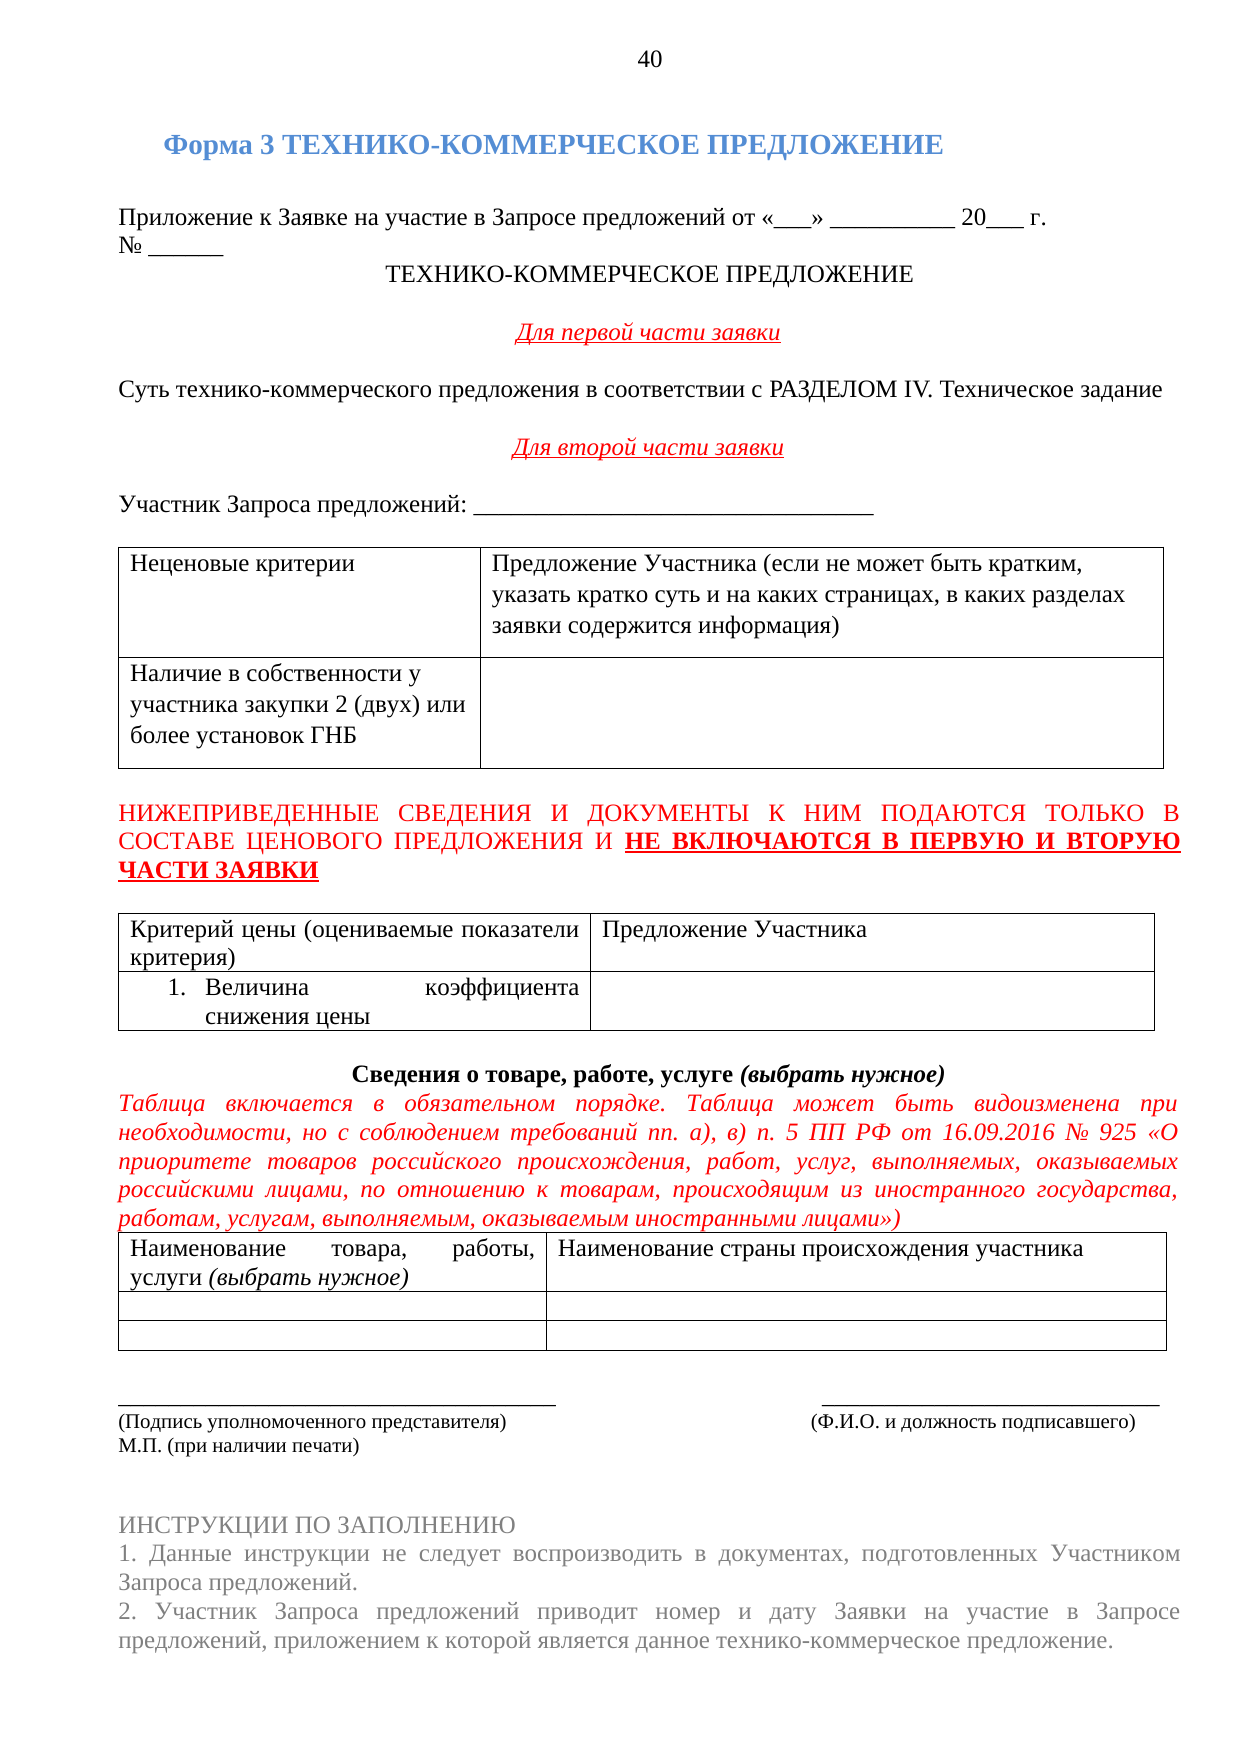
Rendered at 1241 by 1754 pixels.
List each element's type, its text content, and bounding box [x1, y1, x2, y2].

table_header Критерий цены (оцениваемые показатели критерия) [119, 914, 590, 971]
text Таблица включается в обязательном порядке. Таблица может быть видоизменена при необходимости, но с соблюдением требований пп. а), в) п. 5 ПП РФ от 16.09.2016 № 925 «О приоритете товаров российского происхождения, работ, услуг, выполняемых, оказываемых российскими лицами, по отношению к товарам, происходящим из иностранного государства, работам, услугам, выполняемым, оказываемым иностранными лицами») [118, 1088, 1181, 1232]
text Участник Запроса предложений: ________________________________ [118, 489, 1181, 518]
text № ______ [118, 230, 1181, 259]
text Сведения о товаре, работе, услуге (выбрать нужное) [118, 1059, 1181, 1088]
text Для первой части заявки [118, 317, 1181, 345]
table_cell [119, 1321, 546, 1350]
text Для второй части заявки [118, 432, 1181, 460]
table_cell Наличие в собственности у участника закупки 2 (двух) или более установок ГНБ [119, 658, 480, 768]
text 2. Участник Запроса предложений приводит номер и дату Заявки на участие в Запросе предложений, приложением к которой является данное технико-коммерческое предложение. [118, 1596, 1181, 1653]
text ИНСТРУКЦИИ ПО ЗАПОЛНЕНИЮ [118, 1510, 1181, 1538]
table_cell Величина коэффициента снижения цены [119, 972, 590, 1030]
table_header Наименование товара, работы, услуги (выбрать нужное) [119, 1233, 546, 1291]
text ТЕХНИКО-КОММЕРЧЕСКОЕ ПРЕДЛОЖЕНИЕ [118, 259, 1181, 288]
table_header Наименование страны происхождения участника [547, 1233, 1166, 1291]
table_cell [481, 658, 1163, 768]
table_cell [547, 1292, 1166, 1320]
text М.П. (при наличии печати) [118, 1433, 1181, 1457]
text Приложение к Заявке на участие в Запросе предложений от «___» __________ 20___ г. [118, 202, 1181, 230]
table_cell [547, 1321, 1166, 1350]
text ___________________________________ ___________________________ [118, 1380, 1181, 1409]
table_cell [119, 1292, 546, 1320]
text НИЖЕПРИВЕДЕННЫЕ СВЕДЕНИЯ И ДОКУМЕНТЫ К НИМ ПОДАЮТСЯ ТОЛЬКО В СОСТАВЕ ЦЕНОВОГО ПРЕДЛОЖЕНИЯ И НЕ ВКЛЮЧАЮТСЯ В ПЕРВУЮ И ВТОРУЮ ЧАСТИ ЗАЯВКИ [118, 798, 1181, 884]
text (Подпись уполномоченного представителя) (Ф.И.О. и должность подписавшего) [118, 1409, 1181, 1433]
text Суть технико-коммерческого предложения в соответствии с РАЗДЕЛОМ IV. Техническое задание [118, 374, 1181, 403]
table_header Предложение Участника (если не может быть кратким, указать кратко суть и на каких страницах, в каких разделах заявки содержится информация) [481, 548, 1163, 657]
table_header Предложение Участника [591, 914, 1154, 971]
text 1. Данные инструкции не следует воспроизводить в документах, подготовленных Участником Запроса предложений. [118, 1538, 1181, 1596]
table_cell [591, 972, 1154, 1030]
text Форма 3 ТЕХНИКО-КОММЕРЧЕСКОЕ ПРЕДЛОЖЕНИЕ [163, 127, 1181, 160]
table_header Неценовые критерии [119, 548, 480, 657]
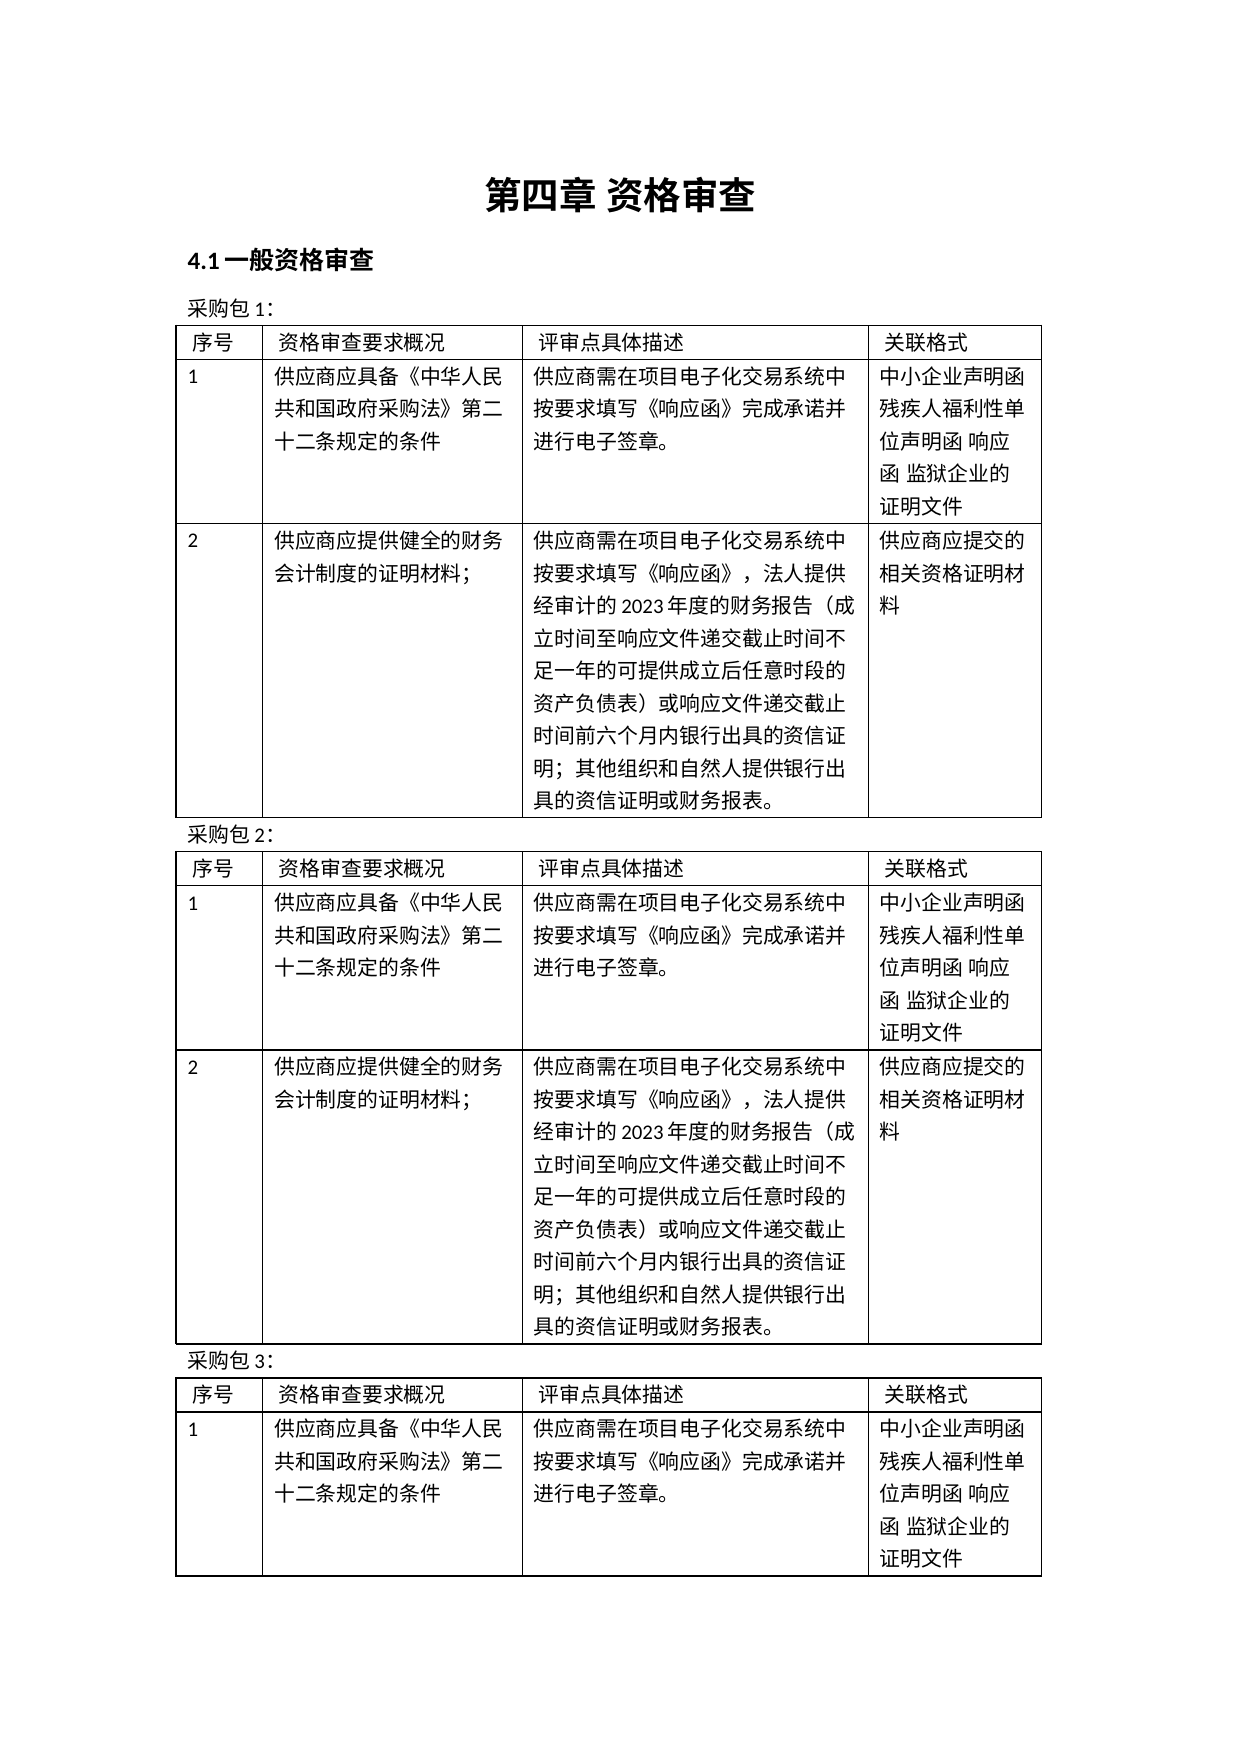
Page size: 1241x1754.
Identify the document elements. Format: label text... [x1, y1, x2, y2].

▸ **Instruction**: Return each line of the material exactly as written; exclude the pictures.

▸ **Reply to the task**:
Rendered at 1241 by 1754 pixels.
List each element's type, its text content, and bounding box [x1, y1, x2, y2].

table_header Критерий цены (оцениваемые показатели критерия) [119, 914, 590, 971]
text Таблица включается в обязательном порядке. Таблица может быть видоизменена при необходимости, но с соблюдением требований пп. а), в) п. 5 ПП РФ от 16.09.2016 № 925 «О приоритете товаров российского происхождения, работ, услуг, выполняемых, оказываемых российскими лицами, по отношению к товарам, происходящим из иностранного государства, работам, услугам, выполняемым, оказываемым иностранными лицами») [118, 1088, 1181, 1232]
text Участник Запроса предложений: ________________________________ [118, 489, 1181, 518]
text № ______ [118, 230, 1181, 259]
text Сведения о товаре, работе, услуге (выбрать нужное) [118, 1059, 1181, 1088]
text Для первой части заявки [118, 317, 1181, 345]
table_cell [119, 1321, 546, 1350]
text Для второй части заявки [118, 432, 1181, 460]
table_cell Наличие в собственности у участника закупки 2 (двух) или более установок ГНБ [119, 658, 480, 768]
text 2. Участник Запроса предложений приводит номер и дату Заявки на участие в Запросе предложений, приложением к которой является данное технико-коммерческое предложение. [118, 1596, 1181, 1653]
text ИНСТРУКЦИИ ПО ЗАПОЛНЕНИЮ [118, 1510, 1181, 1538]
table_cell Величина коэффициента снижения цены [119, 972, 590, 1030]
table_header Наименование товара, работы, услуги (выбрать нужное) [119, 1233, 546, 1291]
text ТЕХНИКО-КОММЕРЧЕСКОЕ ПРЕДЛОЖЕНИЕ [118, 259, 1181, 288]
table_header Наименование страны происхождения участника [547, 1233, 1166, 1291]
table_cell [481, 658, 1163, 768]
table_cell [547, 1292, 1166, 1320]
text М.П. (при наличии печати) [118, 1433, 1181, 1457]
text Приложение к Заявке на участие в Запросе предложений от «___» __________ 20___ г. [118, 202, 1181, 230]
table_cell [547, 1321, 1166, 1350]
text ___________________________________ ___________________________ [118, 1380, 1181, 1409]
table_cell [119, 1292, 546, 1320]
text НИЖЕПРИВЕДЕННЫЕ СВЕДЕНИЯ И ДОКУМЕНТЫ К НИМ ПОДАЮТСЯ ТОЛЬКО В СОСТАВЕ ЦЕНОВОГО ПРЕДЛОЖЕНИЯ И НЕ ВКЛЮЧАЮТСЯ В ПЕРВУЮ И ВТОРУЮ ЧАСТИ ЗАЯВКИ [118, 798, 1181, 884]
text (Подпись уполномоченного представителя) (Ф.И.О. и должность подписавшего) [118, 1409, 1181, 1433]
text Суть технико-коммерческого предложения в соответствии с РАЗДЕЛОМ IV. Техническое задание [118, 374, 1181, 403]
table_header Предложение Участника (если не может быть кратким, указать кратко суть и на каких страницах, в каких разделах заявки содержится информация) [481, 548, 1163, 657]
table_header Предложение Участника [591, 914, 1154, 971]
text 1. Данные инструкции не следует воспроизводить в документах, подготовленных Участником Запроса предложений. [118, 1538, 1181, 1596]
table_cell [591, 972, 1154, 1030]
text Форма 3 ТЕХНИКО-КОММЕРЧЕСКОЕ ПРЕДЛОЖЕНИЕ [163, 127, 1181, 160]
table_header Неценовые критерии [119, 548, 480, 657]
Page size: 1241x1754.
Identify the document elements. Format: label text... [x1, y1, x2, y2].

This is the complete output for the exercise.